Is there an argument to be made that he actually would've gotten more money by leading the turn? After it goes check check on the flop, Dwan could be leading out with really any pair, then Ivey could be the one raising. Then Tom could either come back over the top or better yet, check the river to Ivey and then go for the check raise after Ivey goes for value?
@@joelavalle7313 this assumes Dwan has the same information you have while watching the video. There are a lot of hands that would check back the turn, as Bart mentioned, which would subsequently lead to a significantly smaller value bet on the river. Checking the turn planning on check-raising the river is obviously not going to happen, so I would say leading out on the turn is Dwan's best bet.
Bart's mistake was that he was looking at the 21k bet as a percentage of the pot including that 21k bet (48k) rather than what the pot was before the bet (28k).
Remember when Ivey and Dwan created the biggest pot and they both had a straight? I'll let you watch it and not tell you who had the longer straight xD
@@Pokarface7 Ivey lost that hand. Really unlucky for Ivey and really lucky for Dwan. They both hit a straight in a heads up pot, so an All-In was inevitable.
Hey Bart, back to the preflop call from Dwan. I believe part of the logic behind a 3b/fold strategy results from sims done for a 100bb eff. high rake online environment, and this is a 200+bb eff. no-rake game with an ante. Do you have any insight into how that change in structure affects preflop strategy from the blinds? I think that with better pot odds due to ante+no rake shifts the strategy to where playing some calls makes sense. OOP is also incentivized to generally keep pots small this deep, and it also doesn't help that the IP player is Phil Ivey 😂. Any thoughts?

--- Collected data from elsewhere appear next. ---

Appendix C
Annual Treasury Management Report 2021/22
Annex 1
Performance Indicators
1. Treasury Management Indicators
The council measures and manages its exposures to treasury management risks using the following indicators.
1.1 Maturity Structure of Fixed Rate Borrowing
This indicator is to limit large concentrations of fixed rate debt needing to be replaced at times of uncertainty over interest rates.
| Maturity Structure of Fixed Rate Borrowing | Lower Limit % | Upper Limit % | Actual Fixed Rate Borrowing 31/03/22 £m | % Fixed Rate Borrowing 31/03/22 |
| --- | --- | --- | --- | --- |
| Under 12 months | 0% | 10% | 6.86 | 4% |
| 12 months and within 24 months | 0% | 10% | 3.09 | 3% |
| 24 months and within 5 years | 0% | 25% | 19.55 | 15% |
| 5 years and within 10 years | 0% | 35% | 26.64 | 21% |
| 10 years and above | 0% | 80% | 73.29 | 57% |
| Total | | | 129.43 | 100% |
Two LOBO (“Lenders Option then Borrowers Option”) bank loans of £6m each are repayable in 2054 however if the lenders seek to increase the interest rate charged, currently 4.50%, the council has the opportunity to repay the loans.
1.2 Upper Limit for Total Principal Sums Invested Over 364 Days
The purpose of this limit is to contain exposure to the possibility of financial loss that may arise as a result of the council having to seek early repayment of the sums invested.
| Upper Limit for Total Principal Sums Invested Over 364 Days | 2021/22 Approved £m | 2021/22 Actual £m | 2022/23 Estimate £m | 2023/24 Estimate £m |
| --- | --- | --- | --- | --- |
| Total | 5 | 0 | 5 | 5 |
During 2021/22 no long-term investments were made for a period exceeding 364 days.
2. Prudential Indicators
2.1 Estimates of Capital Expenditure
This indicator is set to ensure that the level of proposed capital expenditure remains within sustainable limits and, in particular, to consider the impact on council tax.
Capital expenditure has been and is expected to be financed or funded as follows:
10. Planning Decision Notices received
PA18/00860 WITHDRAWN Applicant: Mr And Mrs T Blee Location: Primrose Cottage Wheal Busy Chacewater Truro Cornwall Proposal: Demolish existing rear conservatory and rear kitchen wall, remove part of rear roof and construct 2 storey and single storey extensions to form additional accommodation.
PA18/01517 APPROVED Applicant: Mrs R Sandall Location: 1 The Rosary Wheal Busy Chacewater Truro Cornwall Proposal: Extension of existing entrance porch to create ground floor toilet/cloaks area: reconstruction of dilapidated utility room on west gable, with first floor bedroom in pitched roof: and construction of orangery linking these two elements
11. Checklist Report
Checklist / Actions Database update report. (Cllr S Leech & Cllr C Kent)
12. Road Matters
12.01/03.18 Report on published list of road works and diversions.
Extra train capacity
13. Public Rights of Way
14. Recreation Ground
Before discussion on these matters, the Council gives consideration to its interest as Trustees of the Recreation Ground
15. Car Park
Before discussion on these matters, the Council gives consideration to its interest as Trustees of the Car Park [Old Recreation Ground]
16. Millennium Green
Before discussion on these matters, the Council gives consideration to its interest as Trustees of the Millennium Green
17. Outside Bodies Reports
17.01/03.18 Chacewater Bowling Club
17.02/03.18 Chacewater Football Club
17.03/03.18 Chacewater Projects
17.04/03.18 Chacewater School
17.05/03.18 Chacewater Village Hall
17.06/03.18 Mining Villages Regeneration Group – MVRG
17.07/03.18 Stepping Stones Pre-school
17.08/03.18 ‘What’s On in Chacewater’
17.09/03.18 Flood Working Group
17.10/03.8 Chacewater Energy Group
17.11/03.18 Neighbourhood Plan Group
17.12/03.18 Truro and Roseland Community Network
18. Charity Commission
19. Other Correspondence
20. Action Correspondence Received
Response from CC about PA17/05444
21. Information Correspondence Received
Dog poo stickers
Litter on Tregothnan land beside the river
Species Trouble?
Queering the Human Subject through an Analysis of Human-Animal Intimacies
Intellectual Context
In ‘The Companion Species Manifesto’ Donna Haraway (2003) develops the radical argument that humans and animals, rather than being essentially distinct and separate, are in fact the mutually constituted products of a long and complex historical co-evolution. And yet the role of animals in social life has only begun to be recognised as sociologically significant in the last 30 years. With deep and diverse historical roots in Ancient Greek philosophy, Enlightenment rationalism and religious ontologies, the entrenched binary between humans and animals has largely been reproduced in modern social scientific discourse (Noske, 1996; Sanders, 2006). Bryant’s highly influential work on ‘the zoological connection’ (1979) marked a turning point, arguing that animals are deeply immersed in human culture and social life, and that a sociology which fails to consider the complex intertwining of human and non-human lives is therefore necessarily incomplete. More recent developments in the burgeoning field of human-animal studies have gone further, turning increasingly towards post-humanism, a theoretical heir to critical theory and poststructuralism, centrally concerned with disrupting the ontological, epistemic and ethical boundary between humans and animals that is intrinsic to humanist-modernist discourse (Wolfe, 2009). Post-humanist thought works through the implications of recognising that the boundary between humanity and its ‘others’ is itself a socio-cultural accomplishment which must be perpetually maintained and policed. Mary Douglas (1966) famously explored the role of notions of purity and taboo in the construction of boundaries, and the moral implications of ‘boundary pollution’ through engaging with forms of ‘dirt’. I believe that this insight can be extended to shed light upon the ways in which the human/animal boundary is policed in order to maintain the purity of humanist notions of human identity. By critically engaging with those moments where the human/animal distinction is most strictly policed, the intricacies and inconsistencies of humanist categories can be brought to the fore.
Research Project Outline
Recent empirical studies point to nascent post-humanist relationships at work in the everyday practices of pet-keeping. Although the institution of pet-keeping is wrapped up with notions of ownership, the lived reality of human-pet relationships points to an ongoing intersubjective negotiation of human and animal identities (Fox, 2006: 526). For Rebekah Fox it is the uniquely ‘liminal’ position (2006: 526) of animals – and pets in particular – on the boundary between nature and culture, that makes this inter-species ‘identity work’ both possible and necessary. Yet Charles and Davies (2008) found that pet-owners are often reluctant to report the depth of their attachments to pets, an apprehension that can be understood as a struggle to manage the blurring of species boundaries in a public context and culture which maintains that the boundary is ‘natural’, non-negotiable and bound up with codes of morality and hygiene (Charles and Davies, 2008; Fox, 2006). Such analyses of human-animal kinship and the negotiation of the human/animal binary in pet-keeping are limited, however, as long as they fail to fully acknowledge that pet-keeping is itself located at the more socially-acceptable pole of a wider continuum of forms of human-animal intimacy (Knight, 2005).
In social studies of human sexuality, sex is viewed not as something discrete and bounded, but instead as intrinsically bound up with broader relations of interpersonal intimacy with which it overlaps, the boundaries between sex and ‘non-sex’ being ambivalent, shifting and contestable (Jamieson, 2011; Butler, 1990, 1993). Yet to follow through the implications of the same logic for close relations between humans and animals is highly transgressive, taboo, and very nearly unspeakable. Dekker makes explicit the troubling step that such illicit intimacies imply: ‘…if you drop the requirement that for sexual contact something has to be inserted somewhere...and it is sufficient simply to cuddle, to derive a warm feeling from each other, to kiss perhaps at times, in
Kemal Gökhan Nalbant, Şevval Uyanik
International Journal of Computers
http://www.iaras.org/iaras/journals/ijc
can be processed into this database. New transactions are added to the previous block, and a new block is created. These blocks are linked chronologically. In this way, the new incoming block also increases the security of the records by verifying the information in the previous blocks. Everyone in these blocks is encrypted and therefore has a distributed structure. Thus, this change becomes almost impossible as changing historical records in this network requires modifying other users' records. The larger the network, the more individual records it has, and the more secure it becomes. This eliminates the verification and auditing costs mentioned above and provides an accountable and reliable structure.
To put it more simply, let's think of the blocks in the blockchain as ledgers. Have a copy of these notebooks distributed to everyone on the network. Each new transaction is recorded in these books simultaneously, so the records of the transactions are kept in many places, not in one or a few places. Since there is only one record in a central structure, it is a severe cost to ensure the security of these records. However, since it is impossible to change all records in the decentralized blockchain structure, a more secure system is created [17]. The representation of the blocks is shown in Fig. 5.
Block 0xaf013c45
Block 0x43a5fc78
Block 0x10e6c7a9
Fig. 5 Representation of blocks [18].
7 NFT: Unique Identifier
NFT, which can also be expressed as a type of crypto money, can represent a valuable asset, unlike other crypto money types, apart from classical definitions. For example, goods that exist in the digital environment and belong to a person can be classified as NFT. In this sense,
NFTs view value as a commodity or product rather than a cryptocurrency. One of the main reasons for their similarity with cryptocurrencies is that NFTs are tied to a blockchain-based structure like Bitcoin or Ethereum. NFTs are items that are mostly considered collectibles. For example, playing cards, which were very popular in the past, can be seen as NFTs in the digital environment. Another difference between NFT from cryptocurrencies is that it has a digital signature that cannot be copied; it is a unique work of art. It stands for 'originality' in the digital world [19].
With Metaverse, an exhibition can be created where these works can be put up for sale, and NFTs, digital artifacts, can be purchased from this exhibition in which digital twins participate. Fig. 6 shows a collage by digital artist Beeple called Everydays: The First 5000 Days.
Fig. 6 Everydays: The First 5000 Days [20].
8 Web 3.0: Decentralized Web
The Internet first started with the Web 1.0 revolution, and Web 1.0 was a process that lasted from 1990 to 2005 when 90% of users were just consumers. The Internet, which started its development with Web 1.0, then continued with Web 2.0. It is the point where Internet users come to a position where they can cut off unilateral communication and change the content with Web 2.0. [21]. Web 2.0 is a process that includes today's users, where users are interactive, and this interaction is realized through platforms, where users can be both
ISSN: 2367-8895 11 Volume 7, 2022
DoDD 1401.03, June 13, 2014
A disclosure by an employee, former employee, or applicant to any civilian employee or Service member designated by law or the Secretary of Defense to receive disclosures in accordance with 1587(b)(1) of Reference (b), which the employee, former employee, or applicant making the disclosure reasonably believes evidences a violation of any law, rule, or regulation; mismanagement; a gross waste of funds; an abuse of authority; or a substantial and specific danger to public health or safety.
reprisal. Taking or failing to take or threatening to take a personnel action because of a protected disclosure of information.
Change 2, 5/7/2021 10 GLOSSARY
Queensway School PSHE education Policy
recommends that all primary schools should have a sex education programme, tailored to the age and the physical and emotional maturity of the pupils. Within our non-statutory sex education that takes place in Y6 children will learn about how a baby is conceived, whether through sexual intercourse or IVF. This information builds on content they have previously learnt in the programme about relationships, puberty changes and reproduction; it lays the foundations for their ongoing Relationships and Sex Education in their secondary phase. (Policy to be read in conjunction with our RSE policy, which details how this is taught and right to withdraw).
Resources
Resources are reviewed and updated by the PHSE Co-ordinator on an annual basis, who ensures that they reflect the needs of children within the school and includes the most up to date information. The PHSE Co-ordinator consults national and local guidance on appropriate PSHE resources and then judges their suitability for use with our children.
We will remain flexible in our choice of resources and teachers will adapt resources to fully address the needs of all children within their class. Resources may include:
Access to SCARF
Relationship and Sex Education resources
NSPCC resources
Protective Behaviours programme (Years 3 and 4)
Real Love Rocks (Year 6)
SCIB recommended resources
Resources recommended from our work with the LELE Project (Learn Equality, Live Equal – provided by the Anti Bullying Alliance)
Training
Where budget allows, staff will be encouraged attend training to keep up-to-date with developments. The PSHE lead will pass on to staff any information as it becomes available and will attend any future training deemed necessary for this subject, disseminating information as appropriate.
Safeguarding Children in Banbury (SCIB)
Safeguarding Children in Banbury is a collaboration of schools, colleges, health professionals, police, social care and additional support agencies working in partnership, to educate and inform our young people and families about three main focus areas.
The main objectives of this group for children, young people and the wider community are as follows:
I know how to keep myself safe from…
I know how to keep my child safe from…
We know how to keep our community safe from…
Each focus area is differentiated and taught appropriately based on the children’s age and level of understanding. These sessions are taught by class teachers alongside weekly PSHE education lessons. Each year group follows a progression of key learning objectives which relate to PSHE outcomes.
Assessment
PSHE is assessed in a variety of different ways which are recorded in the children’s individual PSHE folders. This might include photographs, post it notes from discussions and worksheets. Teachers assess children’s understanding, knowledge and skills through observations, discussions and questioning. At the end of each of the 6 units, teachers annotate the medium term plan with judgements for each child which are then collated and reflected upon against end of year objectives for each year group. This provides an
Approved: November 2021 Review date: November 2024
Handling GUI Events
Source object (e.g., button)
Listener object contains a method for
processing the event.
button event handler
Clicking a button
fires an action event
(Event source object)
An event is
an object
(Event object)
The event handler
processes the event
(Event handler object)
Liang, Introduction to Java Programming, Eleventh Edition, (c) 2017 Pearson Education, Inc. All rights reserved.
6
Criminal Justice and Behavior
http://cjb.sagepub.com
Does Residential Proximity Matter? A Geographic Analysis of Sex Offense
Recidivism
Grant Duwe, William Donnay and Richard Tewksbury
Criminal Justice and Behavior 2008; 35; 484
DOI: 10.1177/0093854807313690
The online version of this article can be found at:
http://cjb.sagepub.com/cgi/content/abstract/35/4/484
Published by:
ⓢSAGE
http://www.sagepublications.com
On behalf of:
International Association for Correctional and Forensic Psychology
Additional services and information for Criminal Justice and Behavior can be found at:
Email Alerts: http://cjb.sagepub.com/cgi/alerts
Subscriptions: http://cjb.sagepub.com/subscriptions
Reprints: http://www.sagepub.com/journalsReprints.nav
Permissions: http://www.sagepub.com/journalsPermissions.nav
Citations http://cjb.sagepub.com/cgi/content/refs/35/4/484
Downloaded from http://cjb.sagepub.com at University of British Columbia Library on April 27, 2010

I have no idea whether you're right or not but your logic makes a lot of sense. Its situations like this in which I dont think the poker world has learnt how to use solvers as well as say the chess community has with engines.
Its a pretty slick check raise here. I actually like Dwan's river sizing, because he cannot really polarize his hand at this point. He wants a call from a Myriad of holdings
Suited kings are a problem hand, because of this type of situation. You make too many costly second best hands. Here it is trips with the weaker kicker. Often it is the second nut flush. These hands lose a ton of money when they are beaten but often can’t get full value when they are ahead.
Imo all cards not containing an ace, is a pocket pair, suited connector, gapper or suited broadway is a bad hand, and is more often than not dominated by a better hand, and struggle to make a premium hand.
Yes!I think the rule of having to 3bet or fold marginal hands from SB is too simplistic.These days people aren’t raise folding much pre. You’ll end up out of position in a bloated pot with a mediocre hand,not good
@@andrewmcvey7696 durr is certainly capable lol i do think Ivey can be raising with almost any two suited cards from the CO with no preflop raises. 77, 99, 86s, etc
Based on the line and Ivey’s bet and call after Dwan raised him on the turn, I like the bet by Dwan on the river. Ivey could’ve easily had a full house or pocket 7’s etc.
Hey man, i hope you‘re allright. I usually enjoy your videos and your analysis. You come across kinda emotionless on this one. And please try saying ‚here‘ less often. Anyways, interesting hand. I think post is fine. Was surprised by the call from the small blind. Would have been interesting to know who was in the BB. Maybe Tom tried to keep him in.